Moghe started a nursery in a sweepers' colony in 1953, though there was stiff opposition to the project. The state government nominated her as a member of the Madhya Pradesh State Social Welfare Board, placing two districts with large adivasi population, Jhabua and West Nimar, under her care. She utilised this opportunity to spread her activities to these areas and founded Kasturba Kanya School in Jhabua. She also established a toy library, in 1971, where the poor children below the age of ten had access to educational, scientific, mechanical and constructive toys. Her social forestry campaign of 1979 brought young people under one banner and one slogan, One boy one tree. She started several other programmes such as child immunization, baby shows, training on child care, toy making, manufacturing of educational equipment, and spinning.

Under the aegis of Bal Niketan Sangh, she established a BEd college, conducted teachers training programmes for primary teachers, and organised two integrated child development programmes, one at the slums of Indore city and the other at Jabot, the adivasi colony in Jhabua district. Under these programmes, she set up 170 centres which attended to child immunization, prenatal and post natal care for women, child nutrition, health education, hygiene care, preschool training and family planning.

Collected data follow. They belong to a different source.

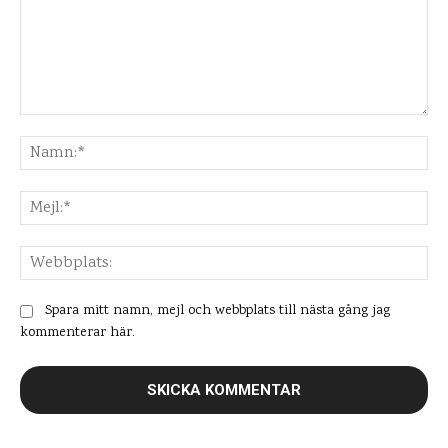
Kommentar:
Na
Mej
Web
Spara mitt namn, mejl och webbplats till nästa gång jag
kommenterar här.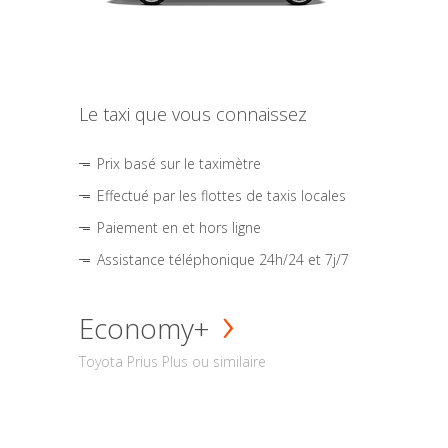
Le taxi que vous connaissez
Prix basé sur le taximètre
Effectué par les flottes de taxis locales
Paiement en et hors ligne
Assistance téléphonique 24h/24 et 7j/7
Economy+
Toyota Prius Plus ou similaire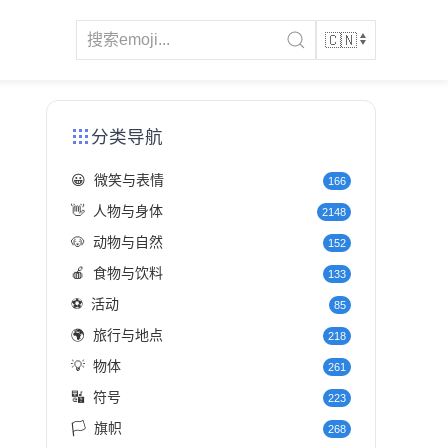
分类导航
😀
微笑与表情
166
👋
人物与身体
2148
🐶
动物与自然
152
🍎
食物与饮料
133
⚽
活动
85
🌍
旅行与地点
218
💡
物体
261
🔣
符号
223
🏳️
旗帜
268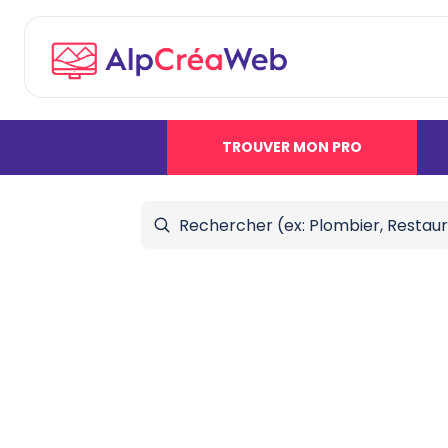
TROUVER MON PRO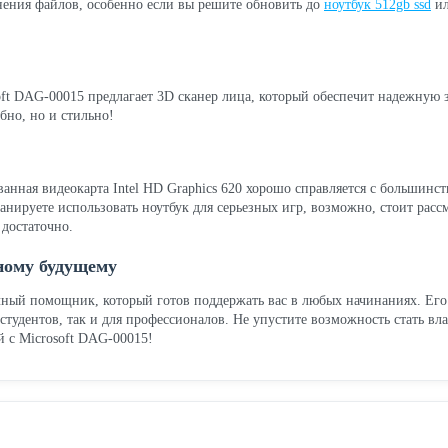
анения файлов, особенно если вы решите обновить до
ноутбук 512gb ssd
ил
oft DAG-00015 предлагает 3D сканер лица, который обеспечит надежную 
бно, но и стильно!
ванная видеокарта Intel HD Graphics 620 хорошо справляется с большинс
анируете использовать ноутбук для серьезных игр, возможно, стоит рас
 достаточно.
ному будущему
ичный помощник, который готов поддержать вас в любых начинаниях. Его
тудентов, так и для профессионалов. Не упустите возможность стать вла
й с Microsoft DAG-00015!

A girls' Hostel was another project she started in Jobat which also imparted training in music, yoga, carpet weaving, tailoring, knitting, cooking and healthy living.

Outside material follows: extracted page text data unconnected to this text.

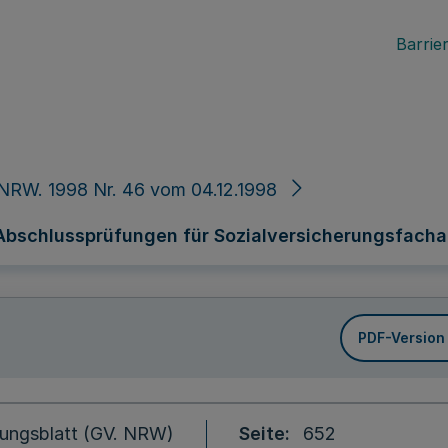
Barrier
NRW. 1998 Nr. 46 vom 04.12.1998
bschlussprüfungen für Sozialversicherungsfacha
PDF-Version
ungsblatt (GV. NRW)
Seite
652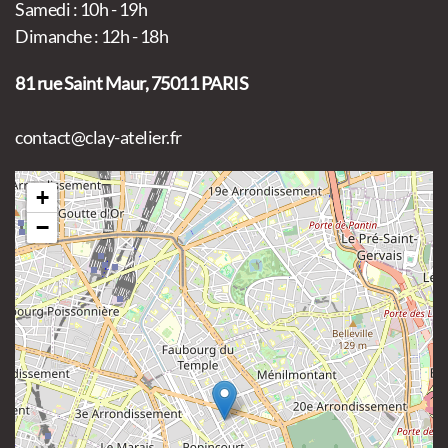
Samedi : 10h - 19h
Dimanche : 12h - 18h
81 rue Saint Maur, 75011 PARIS
contact@clay-atelier.fr
+
−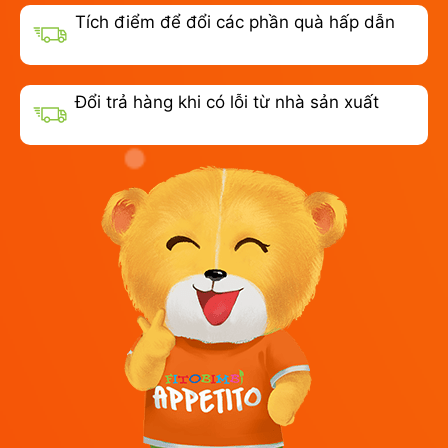
Tích điểm để đổi các phần quà hấp dẫn
Đổi trả hàng khi có lỗi từ nhà sản xuất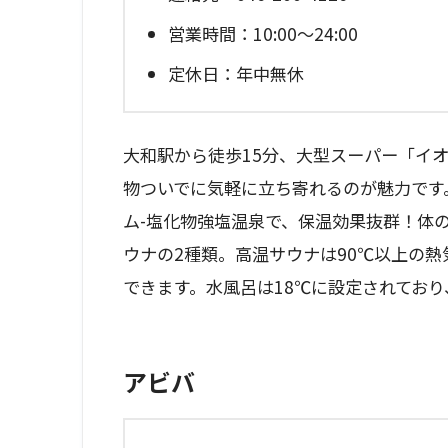
営業時間：10:00～24:00
定休日：年中無休
大和駅から徒歩15分、大型スーパー「イオ
物ついでに気軽に立ち寄れるのが魅力です
ム-塩化物強塩温泉で、保温効果抜群！体
ウナの2種類。高温サウナは90℃以上の
できます。水風呂は18℃に設定されてお
アビバ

Moghe was associated with several government initiatives. She was a member of one of the task forces on pre-primary education under the Kothari Education Commission. She also served a working group set up by the Ministry of Education in 1979 on early education as a member. She was also a member of the reception committee of the International Solar Food Processing Conference 2009.

It is reported that Moghe, popularly known as Shalini Tai (Tai means older sister in Marathi), worked without remuneration for the major part of her career and her earnings were spent for her social activities. She was married to Dada Saheb Moghe, a civil servant and she died 30 June 2011, at the age 98 succumbing to old age illnesses. She was cremated at Rambagh Mukthidam, a crematorium in Indore.

==Awards and honours==
The Government of India honoured Shalini Moghe with the civilian award of Padma Shri in 1968. She received the Jamnalal Bajaj Award in 1992 for Outstanding Contribution in Development and Welfare of Women and Children and/or Gandhian Constructive Work by Women Workers. She was selected for the Nai Duniya Nayika Lifetime Achievement Award 2010 in 2009. The Government of Madhya Pradesh declared her as one among Pradesh Ki Gauravshali Betiyan (State's Daughters of Pride) on the State Foundation Day on 1 November 2011 as a part of the Beti Bachao Abhiyan (Save the Daughter Campaign).